Official spelling reforms in Scandinavian languages in the 19th and 20th centuries replaced digraphs (two-letter combinations) with single, distinct letters:
In a search context, users absolutely expect these forms to be treated as equivalent. However, in the JavaScript Intl API, only å = aa is treated as equal. The others (æ = ae, ø = oe, ä = ae, ö = oe) are not.
Is this a known limitation of the JavaScript Intl API or the underlying ICU implementation, or am I missing a configuration option?
The code snippet below demonstrates the problem. A result of 0 indicates the collator treats the two strings as equivalent, which is what we expect for all these cases.

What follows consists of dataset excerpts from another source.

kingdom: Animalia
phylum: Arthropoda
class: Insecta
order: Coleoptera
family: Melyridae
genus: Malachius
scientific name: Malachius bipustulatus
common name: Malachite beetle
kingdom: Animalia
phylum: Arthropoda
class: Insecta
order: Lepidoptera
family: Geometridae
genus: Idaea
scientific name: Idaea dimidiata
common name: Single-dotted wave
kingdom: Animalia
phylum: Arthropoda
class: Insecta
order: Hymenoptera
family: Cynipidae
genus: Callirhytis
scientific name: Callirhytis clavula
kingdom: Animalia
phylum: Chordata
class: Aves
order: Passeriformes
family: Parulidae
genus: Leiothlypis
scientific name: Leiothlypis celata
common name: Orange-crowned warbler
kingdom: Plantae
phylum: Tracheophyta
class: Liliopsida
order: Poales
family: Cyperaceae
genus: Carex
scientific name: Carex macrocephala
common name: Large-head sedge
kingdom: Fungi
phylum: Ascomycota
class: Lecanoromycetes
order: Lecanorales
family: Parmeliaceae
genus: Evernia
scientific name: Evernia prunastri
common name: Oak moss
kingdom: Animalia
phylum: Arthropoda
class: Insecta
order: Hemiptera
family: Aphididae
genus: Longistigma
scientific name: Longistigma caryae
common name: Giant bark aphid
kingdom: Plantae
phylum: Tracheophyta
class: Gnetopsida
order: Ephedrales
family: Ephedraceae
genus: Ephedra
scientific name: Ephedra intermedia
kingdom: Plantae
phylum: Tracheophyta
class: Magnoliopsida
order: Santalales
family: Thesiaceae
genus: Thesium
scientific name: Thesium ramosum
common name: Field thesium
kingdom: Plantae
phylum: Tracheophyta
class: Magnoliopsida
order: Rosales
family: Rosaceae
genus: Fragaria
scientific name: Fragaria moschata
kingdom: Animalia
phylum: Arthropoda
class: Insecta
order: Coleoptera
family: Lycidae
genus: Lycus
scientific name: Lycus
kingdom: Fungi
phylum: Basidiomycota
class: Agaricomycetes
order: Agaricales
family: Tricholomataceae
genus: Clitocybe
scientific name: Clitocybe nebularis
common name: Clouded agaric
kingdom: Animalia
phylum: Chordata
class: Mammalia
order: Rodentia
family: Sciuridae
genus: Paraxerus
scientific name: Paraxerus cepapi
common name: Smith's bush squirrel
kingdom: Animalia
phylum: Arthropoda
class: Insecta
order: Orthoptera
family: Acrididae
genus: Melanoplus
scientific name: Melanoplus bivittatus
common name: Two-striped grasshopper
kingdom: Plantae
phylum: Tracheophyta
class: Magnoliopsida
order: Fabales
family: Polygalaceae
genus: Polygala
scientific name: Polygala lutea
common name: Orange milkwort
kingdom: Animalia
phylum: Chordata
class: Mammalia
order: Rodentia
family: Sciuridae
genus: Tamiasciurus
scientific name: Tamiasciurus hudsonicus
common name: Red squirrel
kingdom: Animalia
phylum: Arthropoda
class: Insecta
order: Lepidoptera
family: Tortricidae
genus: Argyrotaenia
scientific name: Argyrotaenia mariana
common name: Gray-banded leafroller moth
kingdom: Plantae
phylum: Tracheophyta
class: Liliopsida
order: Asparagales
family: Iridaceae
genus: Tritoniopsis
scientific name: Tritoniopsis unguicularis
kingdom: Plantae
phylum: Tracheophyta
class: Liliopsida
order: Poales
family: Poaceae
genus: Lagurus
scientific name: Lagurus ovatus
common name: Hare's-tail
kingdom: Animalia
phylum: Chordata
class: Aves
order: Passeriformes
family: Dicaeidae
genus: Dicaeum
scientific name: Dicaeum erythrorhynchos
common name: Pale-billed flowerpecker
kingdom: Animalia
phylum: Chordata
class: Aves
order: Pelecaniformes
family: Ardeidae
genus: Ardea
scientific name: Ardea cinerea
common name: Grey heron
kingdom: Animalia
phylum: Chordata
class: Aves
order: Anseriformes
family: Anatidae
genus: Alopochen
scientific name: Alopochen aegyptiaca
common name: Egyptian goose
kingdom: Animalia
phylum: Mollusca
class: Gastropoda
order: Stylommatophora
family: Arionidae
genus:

const options = { usage: 'search', sensitivity: 'base' };
const daCollator = new Intl.Collator('da', options);
const svCollator = new Intl.Collator('sv', options);
const results = [
daCollator.compare('å', 'aa'), // 0 ✅ expected
daCollator.compare('æ', 'ae'), // 1 ❌ unexpected
daCollator.compare('ø', 'oe'), // 1 ❌ unexpected
svCollator.compare('ä', 'ae'), // 1 ❌ unexpected
svCollator.compare('ö', 'oe'), // 1 ❌ unexpected
];
const expected = [0, 0, 0, 0, 0];
console.log('Results:', results);
console.log('Expected:', expected);
References
The support for å = aa in Danish is clearly documented in the UCA Specification:
For example, at a primary strength, "ß" would match against "ss" according to the UCA, and "aa" would match "å" in a Danish tailoring of the UCA.
It is also documented in the ICU User Guide:
For example, in Danish, ‘å’ (\u00e5) and ‘aa’ are considered equivalent.
å = aa is historically the most entrenched and universally accepted equivalence. The CLDR maintainers are likely conservative and that may explain why the other equivalences are not implemented.